Available data
== == ==

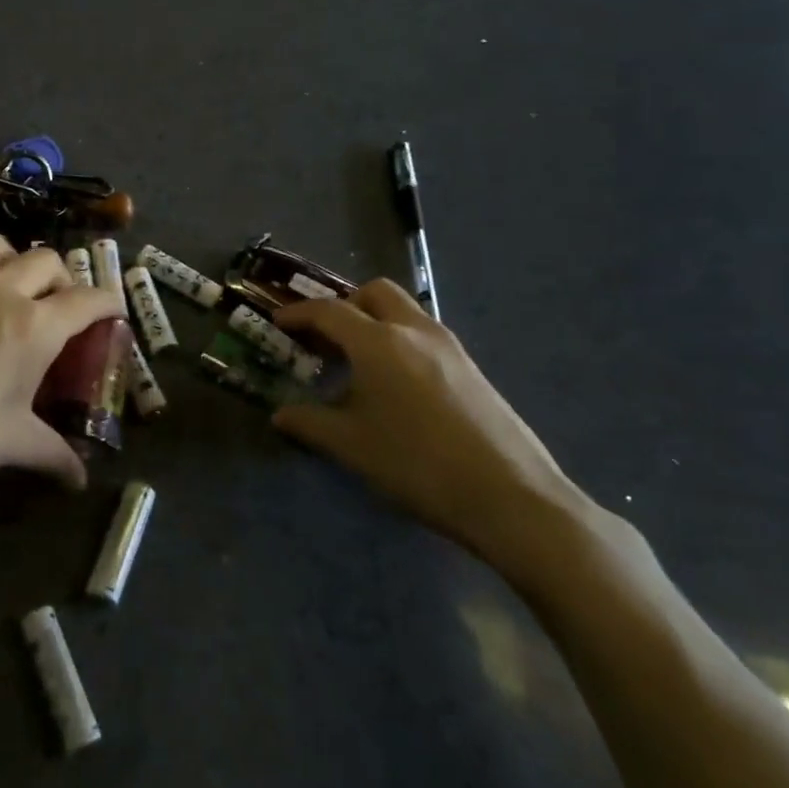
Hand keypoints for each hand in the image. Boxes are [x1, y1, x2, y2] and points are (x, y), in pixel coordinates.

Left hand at [0, 234, 121, 513]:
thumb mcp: (4, 444)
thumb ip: (49, 453)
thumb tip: (80, 478)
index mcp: (31, 326)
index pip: (86, 299)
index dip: (109, 302)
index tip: (115, 314)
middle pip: (46, 260)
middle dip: (64, 280)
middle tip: (61, 313)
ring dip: (17, 263)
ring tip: (14, 297)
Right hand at [273, 280, 584, 573]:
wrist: (510, 495)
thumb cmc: (417, 464)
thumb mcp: (352, 446)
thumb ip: (311, 423)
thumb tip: (281, 414)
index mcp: (377, 342)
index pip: (329, 312)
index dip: (299, 314)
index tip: (278, 322)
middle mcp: (413, 330)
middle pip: (373, 292)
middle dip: (344, 304)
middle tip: (325, 337)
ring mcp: (447, 345)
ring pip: (404, 310)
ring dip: (375, 319)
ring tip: (358, 360)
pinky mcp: (470, 366)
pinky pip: (423, 333)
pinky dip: (399, 339)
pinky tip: (395, 383)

== == ==

Your instructions
The answer must be the line containing "middle pip: (373, 292)" and every line after it to the end of the records, repeated exactly.

Written reply
middle pip: (373, 292)
middle dip: (344, 304)
middle tip: (325, 337)
ring mcp: (447, 345)
ring pip: (404, 310)
ring dip: (375, 319)
ring tip: (358, 360)
pinky mcp: (470, 366)
pinky pip: (423, 333)
pinky dip: (399, 339)
pinky tip: (395, 383)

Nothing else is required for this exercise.